Les suites de l’accident

En novembre 1842 un procès s'ouvre contre les administrateurs de la Compagnie. La Presse du 4 décembre 1842 reprend les arguments de l’accusation et de la défense et nous montre qu’en arrière-plan l’important débat dans l’opinion publique sur le progrès et ses effets. Le 11 décembre, La Presse, toujours, rapporte l’issue du jugement : les prévenus ne sont pas condamnés et l’accident ne leur est pas imputable. Les voyages d'agrément en direction de Versailles enregistrèrent un ralentissement : un manque à gagner de 200.000 francs pour la Compagnie de Versailles rive gauche et de 146.057 francs pour la Compagnie de Versailles rive droite. Dès lors l’Etat décide de légiférer. Une première loi du 11 juin 1842 prévoit dans l’article 9 « des règlements d’indemnisation publique détermineront les mesures nécessaires pour garantir la police, la sûreté, l'usage et la conservation des chemins de fer et leur dépendance ». Une deuxième loi du 11 juillet 1845 sur la police des chemins de fer et mise en pratique par une ordonnance de police de 1846 avec plus de 80 articles établit de nouvelles règles : plus de locomotives avec deux essieux, ni de voitures fermées de l'extérieur…

Quelques mois après la catastrophe en mémoire des victimes, une chapelle, dite Notre-Dame des Flammes, a été bâtie à proximité immédiate (sur l'actuelle rue Henri Savignac).
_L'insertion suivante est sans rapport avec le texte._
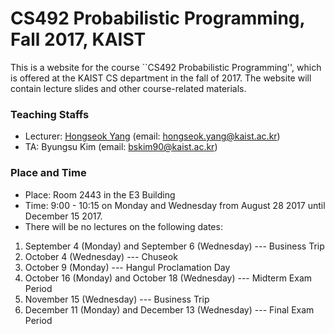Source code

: # CS492 Probabilistic Programming, Fall 2017, KAIST 

This is a website for the course ``CS492 Probabilistic Programming'', which is offered 
at the KAIST CS department in the fall of 2017. The website will contain lecture slides
and other course-related materials.

### Teaching Staffs

* Lecturer: [Hongseok Yang](https://cs.kaist.ac.kr/people/view?idx=552&kind=faculty&menu=160) (email: hongseok.yang@kaist.ac.kr)
* TA: Byungsu Kim (email: bskim90@kaist.ac.kr)

### Place and Time

* Place: Room 2443 in the E3 Building
* Time: 9:00 - 10:15 on Monday and Wednesday from August 28 2017 until December 15 2017.
* There will be no lectures on the following dates:
1. September 4 (Monday) and September 6 (Wednesday) --- Business Trip
2. October 4 (Wednesday) --- Chuseok
3. October 9 (Monday) --- Hangul Proclamation Day
4. October 16 (Monday) and October 18 (Wednesday) --- Midterm Exam Period
5. November 15 (Wednesday) --- Business Trip
6. December 11 (Monday) and December 13 (Wednesday) --- Final Exam Period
Construite dans un style baroque funéraire par l'architecte François Marie Lemarie qui avait perdu un fils, une belle-sœur et un cousin dans la catastrophe, elle fut inscrite à l'inventaire supplémentaire des monuments historiques en 1938 mais rayée de la liste en 1959 et démolie peu après.

Bibliographie

François Caron, Histoire des chemins de fer en France, tome 1 : 1740-1883, Paris, Fayard, 1997.


Georges Ribeill, La Révolution Ferroviaire. La formation des compagnies de chemins de fer en France, 1823-1870, Paris, Belin, 1993.